Leading Health Care Thinker Counsels Patience with Dual Eligible Demonstration
In an opinion piece in CommonWealth Magazine, John McDonough, a key architect of both the Massachusetts health reform law and the Affordable Care Act, argues that Massachusetts should stay the course on its dual eligible demonstration, the One Care program. The program has struggled through a difficult initial 18 months, and both the state and CMS are working to make mid-course corrections to improve the program. McDonough argues that One Care is tackling our health system’s starkest shortcomings and, if given adequate time and support, could serve as a national model.

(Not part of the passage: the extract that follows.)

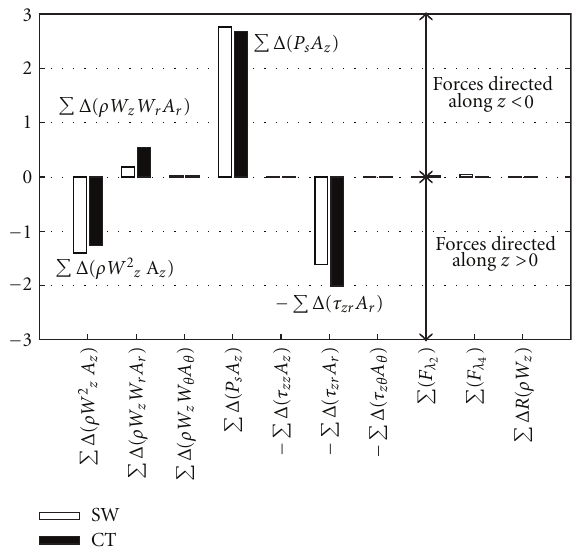
Figure 13: CBUAA with and without CT: balance of the axial momentum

Accountable Care Organizations (ACOs) in the Spotlight
A Centers for Medicare and Medicaid Services report released in August showing that ACOs have not yet saved the government any money has garnered mixed interpretations. Kaiser Health News interviewed five experts about whether or not the nationwide experiment with ACOs is working and found significant disagreement. Of course, saving money is only part of the story. As important is making sure that ACOs also improve the quality of care and health outcomes. Harvard Business Review has published an article highlighting three general principles that can guide Accountable Care Organizations (ACOs) seeking to improve quality scores. The principles include:
- Start simple and build gradually
- Focus on “small picture” decisions and behaviors
- Measure and reward desired behaviors
Further Study Slated for Bundled Payments for Cancer Treatment
The recent Centers for Medicare and Medicaid Services announcement that Medicare will test bundled payment and quality measurement for an episode of care associated with hip and knee replacements has gotten a lot of attention. Now, from UnitedHealthcare comes news that it will expand its high-profile test of whether bundled payments for chemotherapy can help slow rising cancer treatment costs. Results from United’s initial pilot program showed that the overall cost of cancer care for patients in the study dropped by 34 percent, even as spending on chemotherapy drugs rose significantly. To try to understand this counter-intuitive finding, United has announced that 500 additional oncologists will join the study, bringing the total to about 650 physicians in seven states.